> _TRY IT_: Only the pictures are to be dropped; return all other data below exactly.

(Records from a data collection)
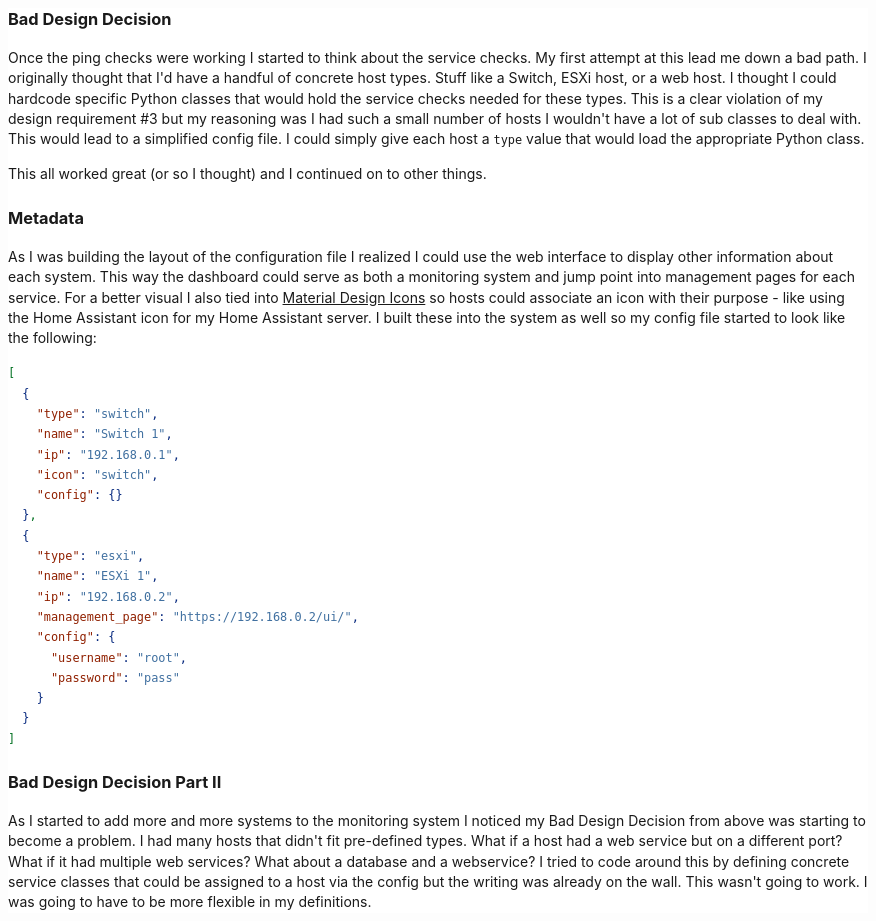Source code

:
 ```python

```

### Bad Design Decision

Once the ping checks were working I started to think about the service checks. My first attempt at this lead me down a bad path. I originally thought that I'd have a handful of concrete host types. Stuff like a Switch, ESXi host, or a web host. I thought I could hardcode specific Python classes that would hold the service checks needed for these types. This is a clear violation of my design requirement #3 but my reasoning was I had such a small number of hosts I wouldn't have a lot of sub classes to deal with. This would lead to a simplified config file. I could simply give each host a `type` value that would load the appropriate Python class.

This all worked great (or so I thought) and I continued on to other things.

### Metadata

As I was building the layout of the configuration file I realized I could use the web interface to display other information about each system. This way the dashboard could serve as both a monitoring system and jump point into management pages for each service. For a better visual I also tied into [Material Design Icons][material-design-icons] so hosts could associate an icon with their purpose - like using the Home Assistant icon for my Home Assistant server. I built these into the system as well so my config file started to look like the following:

```json
[
  {
    "type": "switch",
    "name": "Switch 1",
    "ip": "192.168.0.1",
    "icon": "switch",
    "config": {}
  },
  {
    "type": "esxi",
    "name": "ESXi 1",
    "ip": "192.168.0.2",
    "management_page": "https://192.168.0.2/ui/",
    "config": {
      "username": "root",
      "password": "pass"
    }
  }
]
```

### Bad Design Decision Part II

As I started to add more and more systems to the monitoring system I noticed my Bad Design Decision from above was starting to become a problem. I had many hosts that didn't fit pre-defined types. What if a host had a web service but on a different port? What if it had multiple web services? What about a database and a webservice? I tried to code around this by defining concrete service classes that could be assigned to a host via the config but the writing was already on the wall. This wasn't going to work. I was going to have to be more flexible in my definitions.


[simple-monitoring]: https://github.com/robweber/trash-panda
[flask]: https://flask.palletsprojects.com/en/2.1.x/#
[jinja]: https://palletsprojects.com/p/jinja/
[nagios]: https://www.nagios.org/
[nagios-check-scripts]: https://github.com/nagios-plugins/nagios-plugins
[python-ping]: https://pypi.org/project/pythonping/
[material-design-icons]: https://materialdesignicons.com/
[cerebrus]: https://docs.python-cerberus.org/en/stable/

> _YOUR SOLUTION_:
Source code

:
 ```python

```

### Bad Design Decision

Once the ping checks were working I started to think about the service checks. My first attempt at this lead me down a bad path. I originally thought that I'd have a handful of concrete host types. Stuff like a Switch, ESXi host, or a web host. I thought I could hardcode specific Python classes that would hold the service checks needed for these types. This is a clear violation of my design requirement #3 but my reasoning was I had such a small number of hosts I wouldn't have a lot of sub classes to deal with. This would lead to a simplified config file. I could simply give each host a `type` value that would load the appropriate Python class.

This all worked great (or so I thought) and I continued on to other things.

### Metadata

As I was building the layout of the configuration file I realized I could use the web interface to display other information about each system. This way the dashboard could serve as both a monitoring system and jump point into management pages for each service. For a better visual I also tied into [Material Design Icons][material-design-icons] so hosts could associate an icon with their purpose - like using the Home Assistant icon for my Home Assistant server. I built these into the system as well so my config file started to look like the following:

```json
[
  {
    "type": "switch",
    "name": "Switch 1",
    "ip": "192.168.0.1",
    "icon": "switch",
    "config": {}
  },
  {
    "type": "esxi",
    "name": "ESXi 1",
    "ip": "192.168.0.2",
    "management_page": "https://192.168.0.2/ui/",
    "config": {
      "username": "root",
      "password": "pass"
    }
  }
]
```

### Bad Design Decision Part II

As I started to add more and more systems to the monitoring system I noticed my Bad Design Decision from above was starting to become a problem. I had many hosts that didn't fit pre-defined types. What if a host had a web service but on a different port? What if it had multiple web services? What about a database and a webservice? I tried to code around this by defining concrete service classes that could be assigned to a host via the config but the writing was already on the wall. This wasn't going to work. I was going to have to be more flexible in my definitions.


[simple-monitoring]: https://github.com/robweber/trash-panda
[flask]: https://flask.palletsprojects.com/en/2.1.x/#
[jinja]: https://palletsprojects.com/p/jinja/
[nagios]: https://www.nagios.org/
[nagios-check-scripts]: https://github.com/nagios-plugins/nagios-plugins
[python-ping]: https://pypi.org/project/pythonping/
[material-design-icons]: https://materialdesignicons.com/
[cerebrus]: https://docs.python-cerberus.org/en/stable/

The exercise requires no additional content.